ABNORMALITIES IN GROWTH, MOTOR SKILLS, AND COGNITION — Antenatal exposure to SSRIs and SNRIs and the risk in offspring for abnormalities in growth, motor skills, and cognition are discussed separately. (See "Infants and children with antenatal exposure to selective serotonin reuptake inhibitors and serotonin-norepinephrine reuptake inhibitors: Risk of abnormalities in growth, motor skills, and cognition".)

SUMMARY

●Limitations of the data – For children who are exposed in utero to selective serotonin reuptake inhibitors (SSRIs) and serotonin-norepinephrine reuptake inhibitors (SNRIs), the risks of adverse outcomes are not clear due to the lack of high-quality studies. Rather, the long-term effects of antenatal antidepressants have been examined in observational studies, which have inherent limitations that make it difficult to disentangle medication effects from genetic and environmental factors, as well as pre-existing and ongoing maternal psychiatric illness. (See 'Introduction' above and "Antenatal exposure to selective serotonin reuptake inhibitors (SSRIs) and serotonin-norepinephrine reuptake inhibitors (SNRIs): Neonatal outcomes", section on 'Interpreting the evidence'.)

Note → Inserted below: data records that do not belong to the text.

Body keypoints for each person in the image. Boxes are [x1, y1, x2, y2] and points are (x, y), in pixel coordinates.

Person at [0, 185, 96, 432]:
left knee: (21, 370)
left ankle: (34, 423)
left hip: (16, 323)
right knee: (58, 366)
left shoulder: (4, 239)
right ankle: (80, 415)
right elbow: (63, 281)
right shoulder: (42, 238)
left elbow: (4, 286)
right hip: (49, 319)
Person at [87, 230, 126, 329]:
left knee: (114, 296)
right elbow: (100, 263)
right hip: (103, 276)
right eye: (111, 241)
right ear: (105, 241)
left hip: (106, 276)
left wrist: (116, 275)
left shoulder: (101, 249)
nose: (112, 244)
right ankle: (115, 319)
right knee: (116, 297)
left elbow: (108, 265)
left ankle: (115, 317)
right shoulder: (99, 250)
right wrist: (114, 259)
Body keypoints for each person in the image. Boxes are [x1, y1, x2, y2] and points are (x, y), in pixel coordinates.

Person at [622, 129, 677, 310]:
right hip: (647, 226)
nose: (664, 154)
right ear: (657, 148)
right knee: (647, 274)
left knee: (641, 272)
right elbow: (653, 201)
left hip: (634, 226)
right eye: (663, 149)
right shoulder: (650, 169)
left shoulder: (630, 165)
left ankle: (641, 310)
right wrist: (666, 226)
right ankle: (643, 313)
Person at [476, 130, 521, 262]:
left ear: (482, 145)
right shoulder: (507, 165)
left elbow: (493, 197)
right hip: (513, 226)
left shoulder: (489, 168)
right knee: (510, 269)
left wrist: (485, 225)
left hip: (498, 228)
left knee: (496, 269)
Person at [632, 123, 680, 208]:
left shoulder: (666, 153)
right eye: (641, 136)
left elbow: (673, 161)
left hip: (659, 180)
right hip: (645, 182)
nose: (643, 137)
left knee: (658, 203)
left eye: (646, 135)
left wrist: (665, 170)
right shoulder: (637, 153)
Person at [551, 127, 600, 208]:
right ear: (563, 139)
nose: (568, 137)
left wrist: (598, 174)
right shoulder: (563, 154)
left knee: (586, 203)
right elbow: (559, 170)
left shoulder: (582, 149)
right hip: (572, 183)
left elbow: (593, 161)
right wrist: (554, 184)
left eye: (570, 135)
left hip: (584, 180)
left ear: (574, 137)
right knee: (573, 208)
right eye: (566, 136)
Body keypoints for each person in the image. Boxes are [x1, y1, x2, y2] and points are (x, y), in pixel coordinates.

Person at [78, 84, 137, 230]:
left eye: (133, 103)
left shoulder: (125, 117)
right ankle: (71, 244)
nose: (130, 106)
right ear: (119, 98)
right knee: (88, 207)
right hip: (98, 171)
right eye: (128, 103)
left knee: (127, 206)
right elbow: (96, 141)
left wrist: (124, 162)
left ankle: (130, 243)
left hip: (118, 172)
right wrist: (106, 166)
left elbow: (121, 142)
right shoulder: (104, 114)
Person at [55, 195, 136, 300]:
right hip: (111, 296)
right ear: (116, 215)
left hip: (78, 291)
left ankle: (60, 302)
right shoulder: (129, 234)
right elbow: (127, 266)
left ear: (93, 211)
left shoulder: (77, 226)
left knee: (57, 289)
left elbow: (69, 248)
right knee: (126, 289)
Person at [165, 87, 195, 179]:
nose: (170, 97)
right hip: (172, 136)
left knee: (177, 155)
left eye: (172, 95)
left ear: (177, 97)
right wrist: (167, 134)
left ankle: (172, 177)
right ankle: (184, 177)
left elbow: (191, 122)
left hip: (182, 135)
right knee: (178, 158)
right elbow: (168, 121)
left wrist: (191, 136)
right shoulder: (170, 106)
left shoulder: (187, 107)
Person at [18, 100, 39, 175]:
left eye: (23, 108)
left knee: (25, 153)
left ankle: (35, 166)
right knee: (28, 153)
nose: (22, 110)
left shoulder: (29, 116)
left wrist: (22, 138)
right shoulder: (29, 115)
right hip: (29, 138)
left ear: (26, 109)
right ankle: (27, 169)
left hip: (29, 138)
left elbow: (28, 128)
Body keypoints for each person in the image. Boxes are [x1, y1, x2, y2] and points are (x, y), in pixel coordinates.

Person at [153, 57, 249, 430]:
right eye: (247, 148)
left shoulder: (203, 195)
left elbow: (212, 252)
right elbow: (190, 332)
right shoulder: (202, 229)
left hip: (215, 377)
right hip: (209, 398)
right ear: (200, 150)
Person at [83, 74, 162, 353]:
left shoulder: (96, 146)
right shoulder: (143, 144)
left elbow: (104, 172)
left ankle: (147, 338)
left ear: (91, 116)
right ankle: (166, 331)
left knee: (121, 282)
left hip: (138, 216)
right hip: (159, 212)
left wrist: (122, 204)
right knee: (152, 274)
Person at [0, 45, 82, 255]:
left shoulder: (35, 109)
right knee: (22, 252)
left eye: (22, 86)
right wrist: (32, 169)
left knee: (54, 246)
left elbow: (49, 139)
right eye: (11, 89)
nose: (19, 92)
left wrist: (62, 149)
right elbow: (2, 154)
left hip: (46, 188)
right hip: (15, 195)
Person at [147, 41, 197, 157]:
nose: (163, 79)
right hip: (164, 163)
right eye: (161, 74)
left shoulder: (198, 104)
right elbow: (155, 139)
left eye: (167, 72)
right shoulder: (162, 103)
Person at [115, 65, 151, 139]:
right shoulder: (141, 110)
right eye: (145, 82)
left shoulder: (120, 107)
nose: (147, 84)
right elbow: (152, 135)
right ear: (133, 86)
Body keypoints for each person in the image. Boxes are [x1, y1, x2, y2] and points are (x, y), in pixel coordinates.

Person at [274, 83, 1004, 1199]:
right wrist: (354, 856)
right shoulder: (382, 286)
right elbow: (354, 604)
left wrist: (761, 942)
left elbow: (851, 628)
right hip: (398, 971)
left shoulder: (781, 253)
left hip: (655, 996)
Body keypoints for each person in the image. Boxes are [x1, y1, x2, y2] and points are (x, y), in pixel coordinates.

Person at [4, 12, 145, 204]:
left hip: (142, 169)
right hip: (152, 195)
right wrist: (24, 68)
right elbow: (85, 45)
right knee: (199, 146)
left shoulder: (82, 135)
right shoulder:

●Risk of autism associated with SSRIs and SNRIs

•Evidence of no risk – Multiple observational studies of in utero exposure to SSRIs and SNRIs, including studies that controlled for genetic and environmental factors, have found that the risk for autism spectrum disorders in children is likely nonexistent. The consensus among many experts is that the study results are reassuring for both parents and clinicians. Although other studies have found that antenatal exposure to SSRIs or SNRIs is associated with a small increased risk for autism spectrum disorders, problems with methodologic bias in the study designs suggest that the results are less robust than those of the more reassuring studies. In addition, all studies agree that antenatal SSRI exposure is highly unlikely to be a major risk factor for autism. (See 'Overview' above and 'Evidence of no risk' above.)

Observed associations between antenatal SSRI exposure and autism are apparently due at least in part to confounding by indication, as well as other sources of methodologic bias such as measurement error and residual confounding. Confounding by indication is based upon findings that women with depressive disorders are more likely to have children with autism spectrum disorder; however, these disorders are indications for prescribing SSRIs, which can lead to observing an ostensible but false association between SSRI use and autism. (See 'Confounding by indication' above.)

•Evidence of a small risk – Evidence that antenatal antidepressants are associated with a small increased risk of autism spectrum disorders includes meta-analyses of observational studies. However, the results included findings that suggested confounding by indication may account for the association. (See 'Evidence of increased risk' above.)